*** MATERIALS PROVIDED Section Begins ***

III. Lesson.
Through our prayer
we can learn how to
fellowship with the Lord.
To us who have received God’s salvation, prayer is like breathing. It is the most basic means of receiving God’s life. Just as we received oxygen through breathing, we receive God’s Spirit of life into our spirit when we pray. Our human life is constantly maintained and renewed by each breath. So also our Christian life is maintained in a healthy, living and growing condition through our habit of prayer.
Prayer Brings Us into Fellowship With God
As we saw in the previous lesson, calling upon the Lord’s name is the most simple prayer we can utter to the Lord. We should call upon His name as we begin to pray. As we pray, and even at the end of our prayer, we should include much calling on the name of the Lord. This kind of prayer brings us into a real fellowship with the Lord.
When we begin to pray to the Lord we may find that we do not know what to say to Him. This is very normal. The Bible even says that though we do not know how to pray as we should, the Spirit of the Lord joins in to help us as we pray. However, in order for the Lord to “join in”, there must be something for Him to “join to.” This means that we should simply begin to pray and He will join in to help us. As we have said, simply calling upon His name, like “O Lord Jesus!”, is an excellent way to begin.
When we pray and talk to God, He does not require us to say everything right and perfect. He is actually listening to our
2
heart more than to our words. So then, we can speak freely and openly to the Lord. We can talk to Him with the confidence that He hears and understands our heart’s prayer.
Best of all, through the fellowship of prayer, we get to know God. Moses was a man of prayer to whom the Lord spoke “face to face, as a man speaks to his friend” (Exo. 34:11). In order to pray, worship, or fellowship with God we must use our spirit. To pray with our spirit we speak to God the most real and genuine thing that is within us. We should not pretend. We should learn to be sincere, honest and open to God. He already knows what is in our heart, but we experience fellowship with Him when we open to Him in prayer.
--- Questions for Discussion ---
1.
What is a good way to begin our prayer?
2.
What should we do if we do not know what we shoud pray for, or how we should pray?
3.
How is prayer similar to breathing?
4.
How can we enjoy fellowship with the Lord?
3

*** MATERIALS PROVIDED Section Ends ***

- _WORK REQUEST_: Search the entries for the word "upon" and pick out every line that holds it.

- _THE COMPLETED TASK_:
As we saw in the previous lesson, calling upon the Lord’s name is the most simple prayer we can utter to the Lord. We should call upon His name as we begin to pray. As we pray, and even at the end of our prayer, we should include much calling on the name of the Lord. This kind of prayer brings us into a real fellowship with the Lord.
When we begin to pray to the Lord we may find that we do not know what to say to Him. This is very normal. The Bible even says that though we do not know how to pray as we should, the Spirit of the Lord joins in to help us as we pray. However, in order for the Lord to “join in”, there must be something for Him to “join to.” This means that we should simply begin to pray and He will join in to help us. As we have said, simply calling upon His name, like “O Lord Jesus!”, is an excellent way to begin.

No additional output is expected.